爽やかなこの笑顔だけを見たら、あたしも少しは素直に……というのは嘘だけど。


ちなみにこの教室には誰もいないことを言っておく。


そんなこんなで、かなり変なきっかけで付き合うことになったあたし達(ちなみにあのあとは健全に一緒に帰ったことを追記しておく)。


ドMは承知で一緒にいるけど、こんなに昼間っから変態発言をする奴だとは思わなかった。


後悔している。あの時寝顔に魅せられてしまったことに。無防備に覗いた鎖骨にドキドキしてしまったことに。


だってさ、考えてもみてくださいよ。


普通にしてて、女の方が大きいのだ。どこまで逆転してれば気が済むのだ。


漫画じゃないんだから。どうしても気にしてしまう。一緒に歩いててあたしの身長が恥ずかしくなる。

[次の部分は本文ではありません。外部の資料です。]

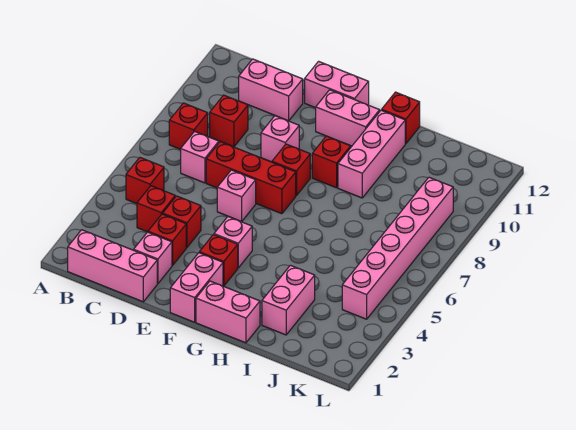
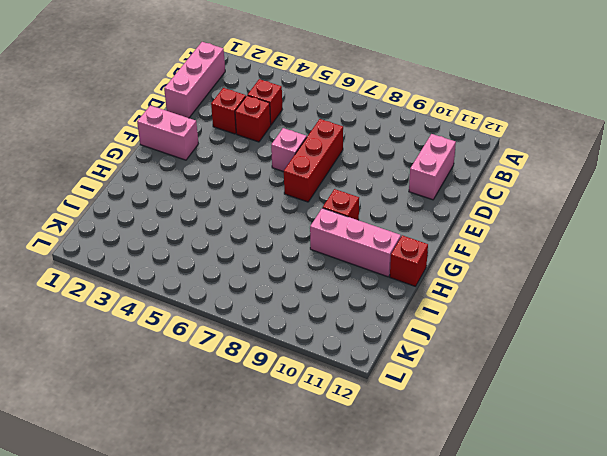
none -> red 1x1 brick [126,158,164,204]
none -> red 1x1 brick [169,103,208,149]
none -> pink 1x1 brick [181,131,219,183]

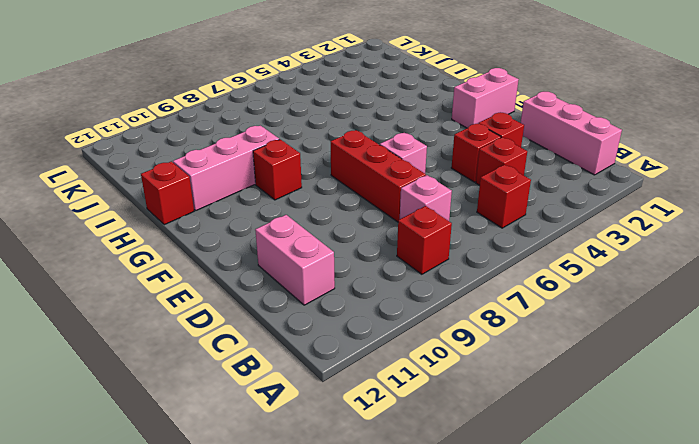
none -> red 1x1 brick [210,95,248,147]
none -> pink 1x1 brick [134,232,172,284]
none -> pink 1x1 brick [261,116,299,162]

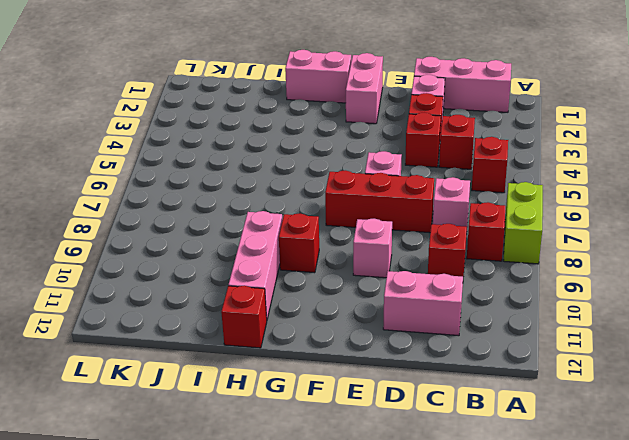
lime 1x2 brick [503,182,543,264] -> none
none -> pink 1x2 brick [305,61,369,108]
none -> red 1x1 brick [199,235,238,286]
none -> pink 1x1 brick [214,217,252,268]

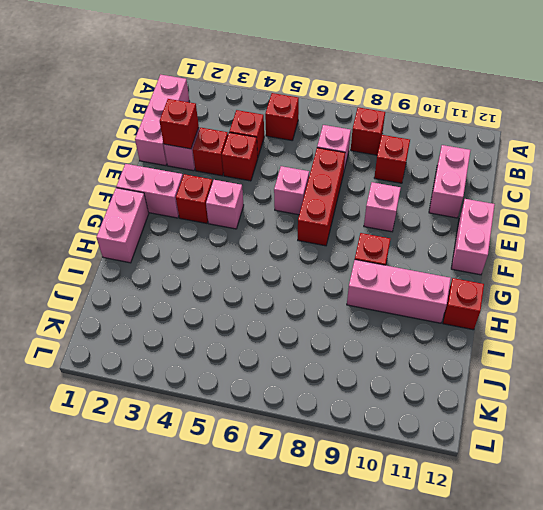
red 1x1 brick [160,99,199,149] -> red 1x1 brick moved to [272,144,310,196]
none -> pink 1x2 brick [316,90,380,146]
none -> pink 1x2 brick [262,265,315,335]
none -> pink 1x6 brick [342,177,453,319]

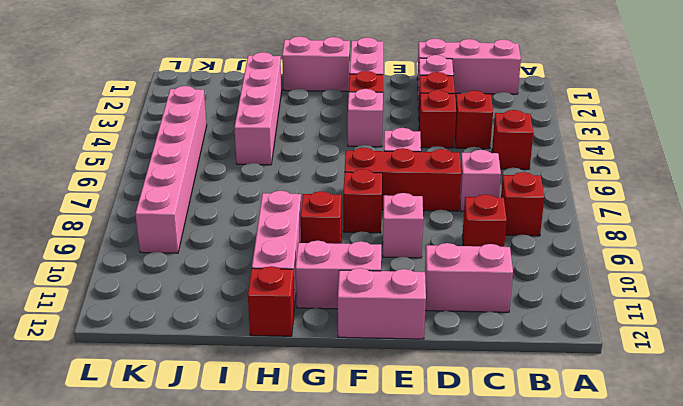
pink 1x4 brick [234,52,282,165] -> pink 1x2 brick [262,265,315,335]

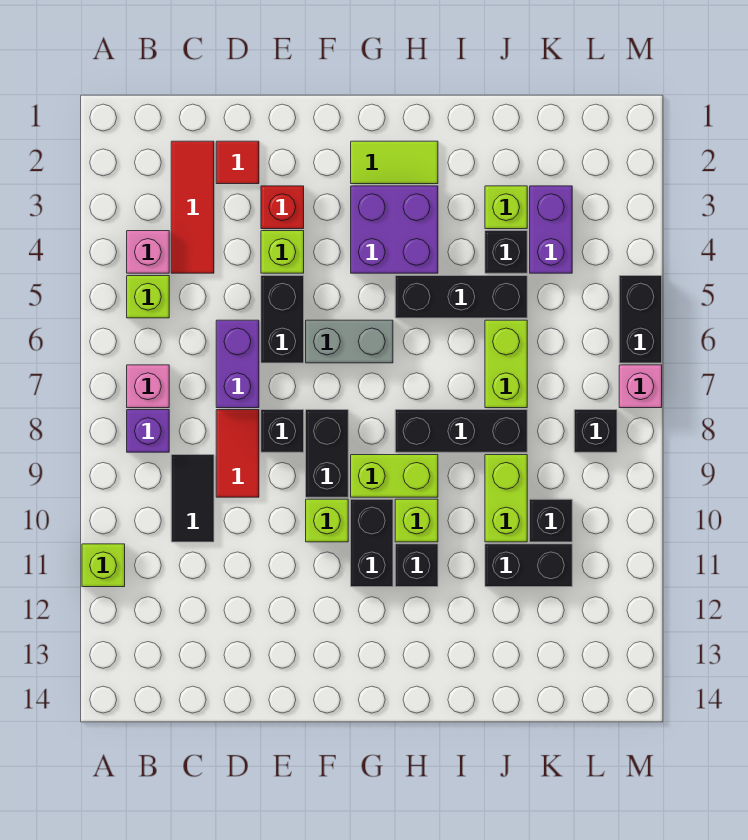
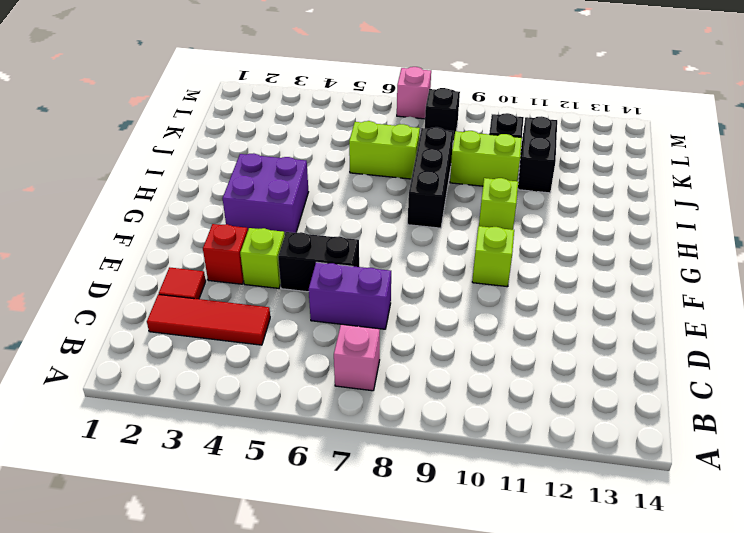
none -> lime 1x1 brick [82,544,125,587]
none -> pink 1x1 brick [127,231,169,273]
none -> lime 1x1 brick [127,276,169,318]
none -> purple 1x1 brick [127,410,169,452]

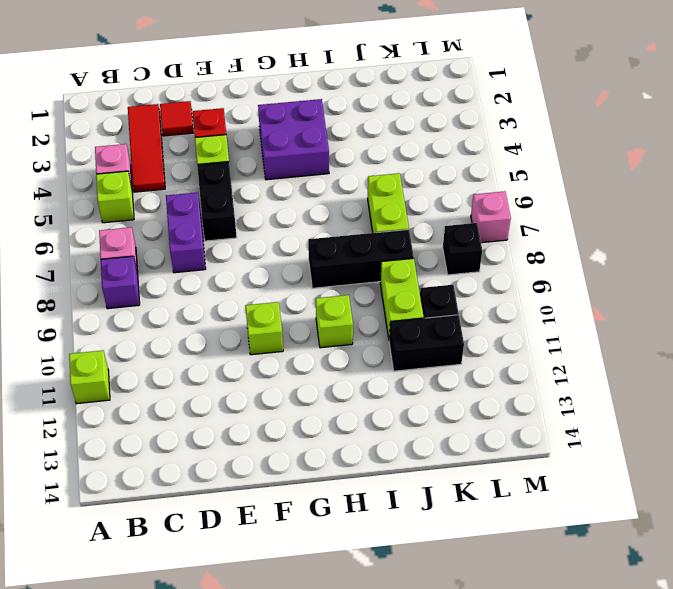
none -> black 1x2 tile [171,455,214,542]
none -> red 1x2 tile [216,410,259,497]
none -> black 1x1 brick [261,410,304,452]
none -> grey 1x2 brick [306,320,393,363]

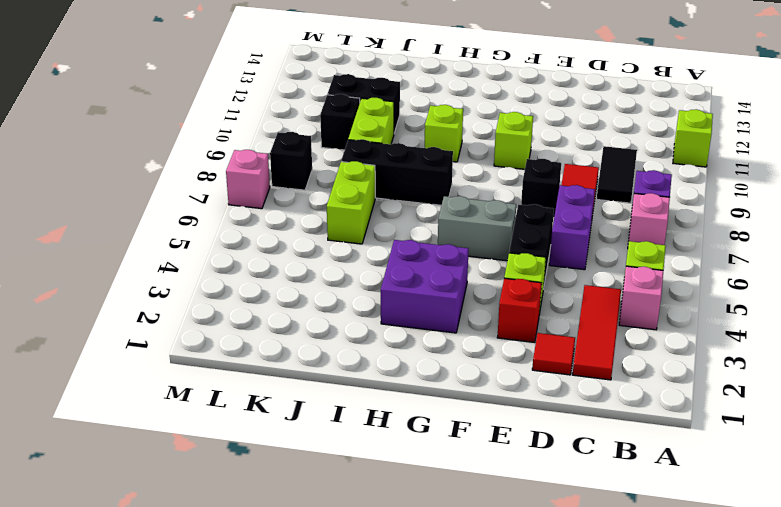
none -> black 1x2 brick [306,410,348,497]
none -> lime 1x2 tile [351,141,438,184]
none -> lime 1x2 brick [351,455,438,497]
none -> black 1x2 brick [351,499,393,587]

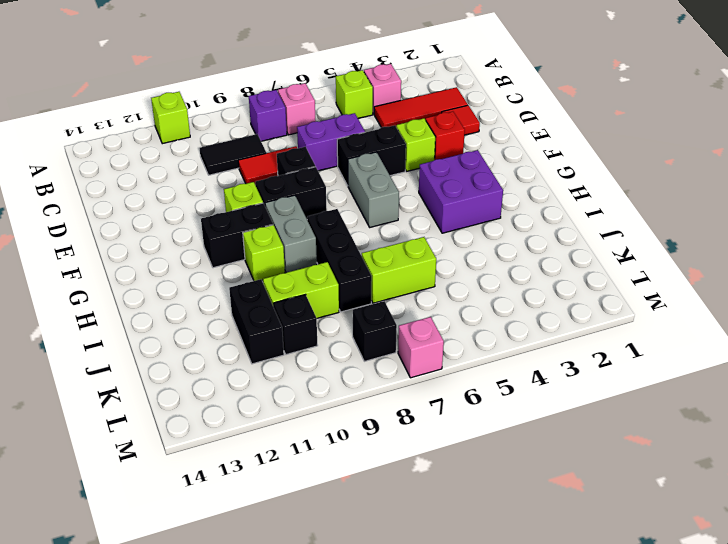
grey 1x2 brick [265,195,317,273] -> lime 1x2 brick [351,455,438,497]
none -> lime 1x2 tile [351,141,438,184]
none -> black 1x3 brick [395,276,527,318]
none -> black 1x1 brick [395,544,438,587]
none -> lime 1x1 brick [485,186,527,229]

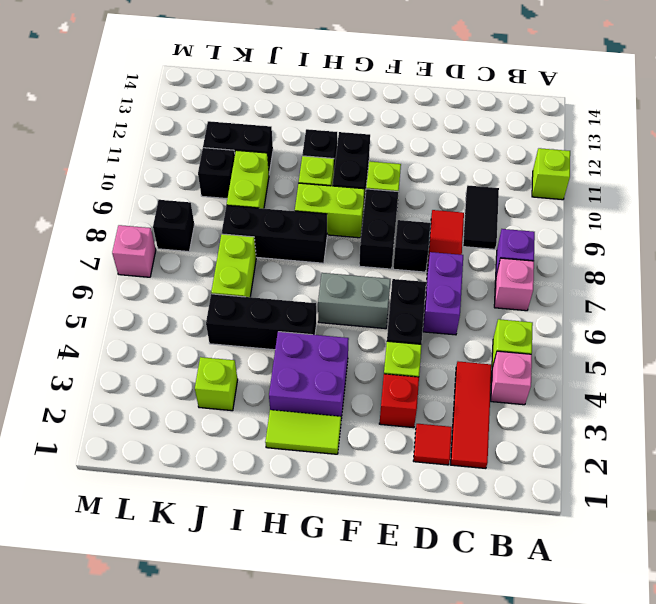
none -> black 1x1 brick [485,231,527,273]
none -> purple 1x2 brick [530,186,572,273]
none -> black 1x2 brick [619,276,662,363]

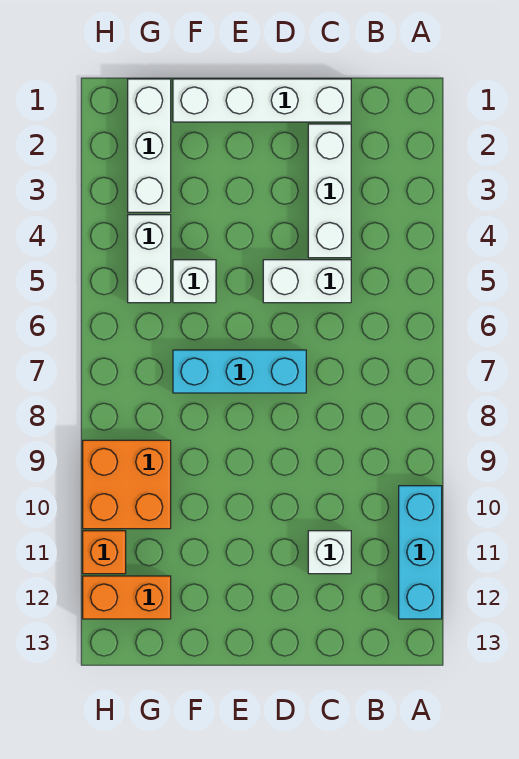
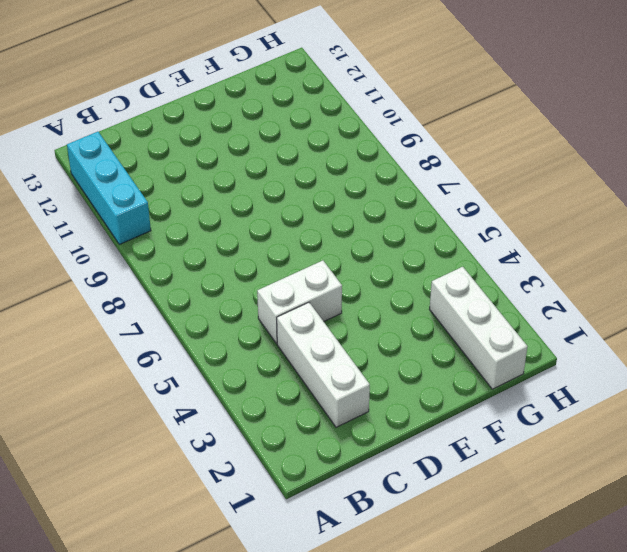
none -> white 1x4 brick [173,79,351,122]
none -> white 1x1 brick [308,531,351,574]
none -> cyan 1x3 brick [173,350,306,393]

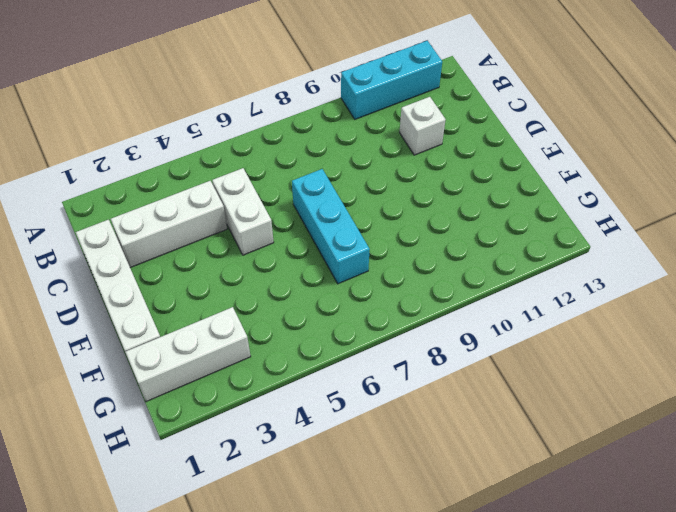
none -> white 1x1 brick [173,260,216,303]
none -> white 1x2 brick [128,215,171,303]
none -> orange 2x2 brick [83,440,171,529]

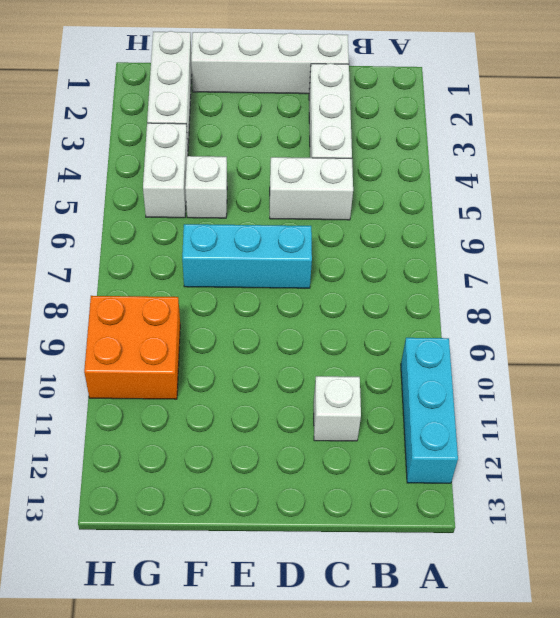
none -> orange 1x2 brick [83,576,171,619]
none -> orange 1x1 brick [83,531,126,574]

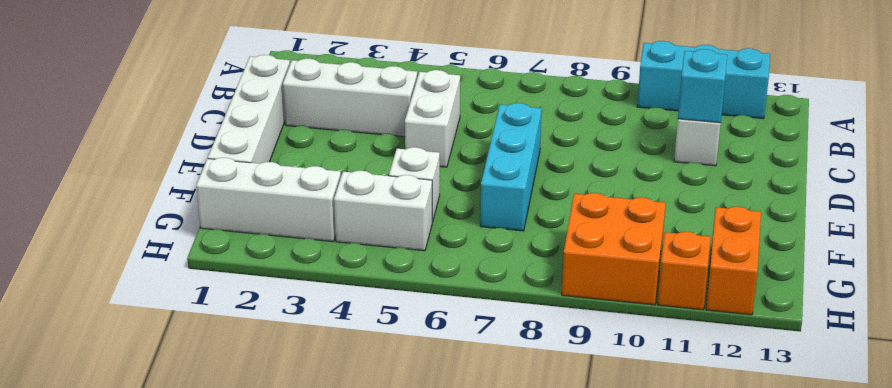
cyan 1x1 brick [678,49,727,123] -> none

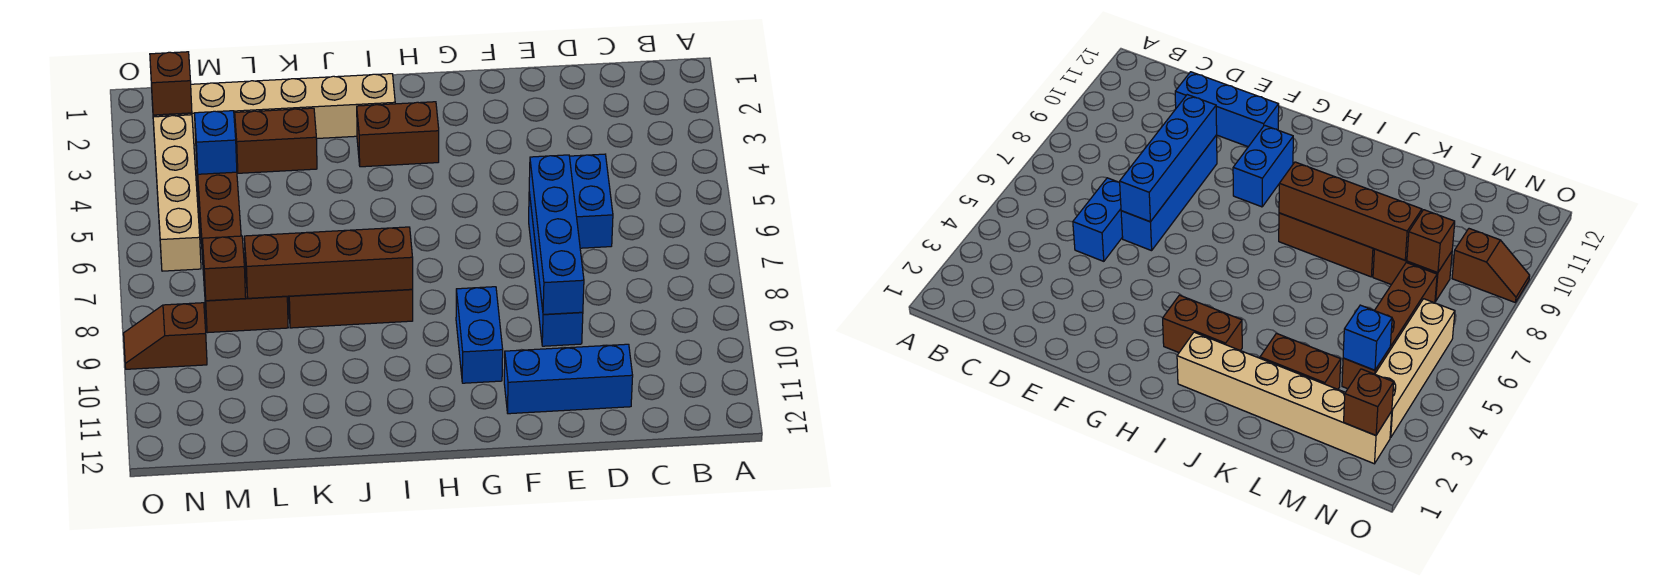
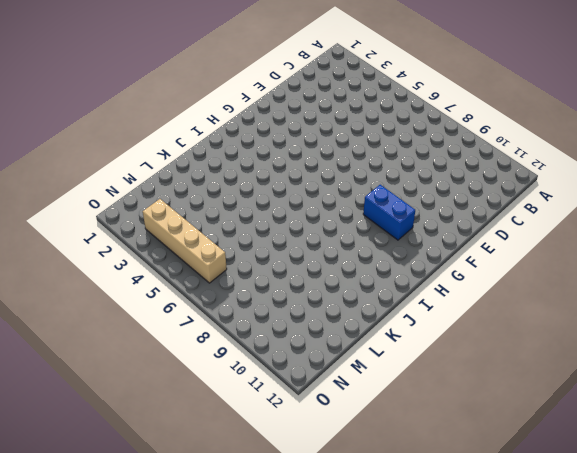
none -> blue 1x2 brick [569,154,613,248]
none -> blue 1x3 brick [504,344,633,414]
none -> blue 1x4 brick [529,192,583,346]

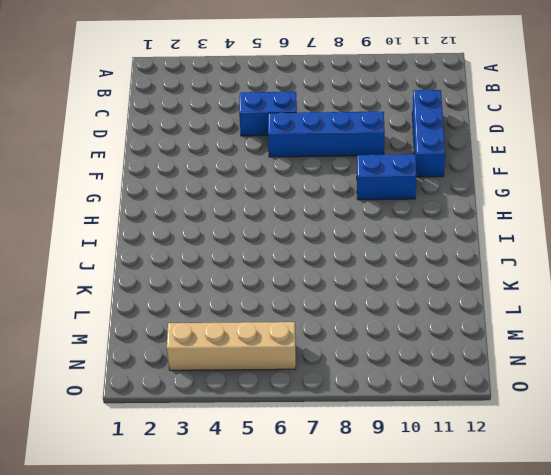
none -> brown 1x2 brick [357,102,439,167]
none -> tan 1x6 brick [152,74,395,145]
none -> brown 1x3 brick [288,289,413,328]

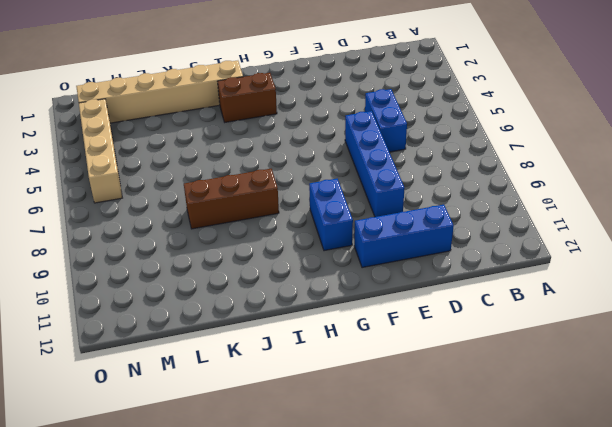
none -> brown 1x2 brick [235,108,317,173]
none -> brown 1x2 brick [204,269,288,333]
none -> brown 1x4 brick [196,155,241,291]

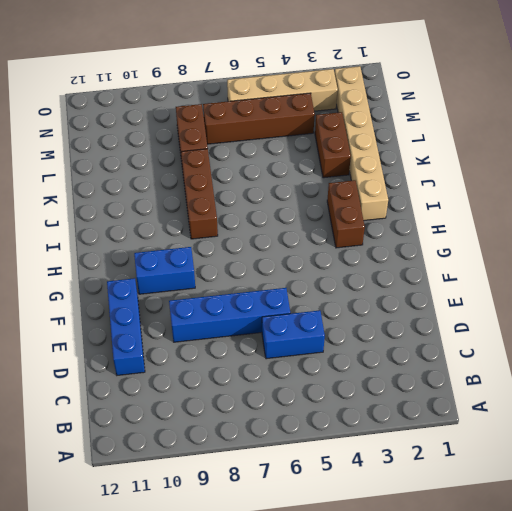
none -> brown 1x2 slope [124,303,207,369]
none -> blue 1x4 brick [529,155,584,314]
none -> brown 1x4 brick [244,227,413,298]

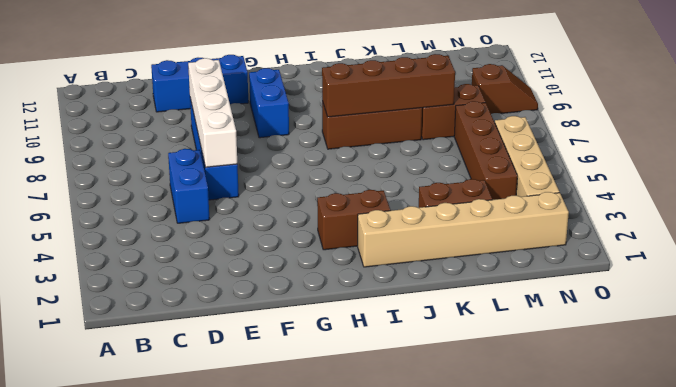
white 1x4 brick [188,58,237,167] -> blue 1x4 brick [529,155,584,314]
none -> blue 1x1 brick [195,111,237,174]
none -> brown 1x1 brick [202,236,246,301]
none -> brown 1x1 brick [150,52,192,115]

姫川は気にしていない様子だ。「竜希が高かろうが低かろうが関係ないよ。竜希だから」と、いかにも爽やかな好青年が言いそうなことをのたまった。


「ねー竜希」

「今度は何」


気楽なものだ。


気にしているあたしが悪いのだろうか。


「今度のデート、映画見に行こう」

「嫌だ」

「なんで?」

「嫌なもんは嫌」


あたし達は公然の前でデートをしたことが一度もない。


学校ではすっかり有名だから気にしていないけど。


照れ臭いってのもあるし、何より逆転しているのが嫌だった。


決して姫川か嫌いなわけではない。じゃなきゃ今こうして付き合っていないし。


自分自身が嫌なのだ。自分の長身にも、それを恥ずかしいと思う自分にも。


それでも、姫川が悪いとは思いたくない。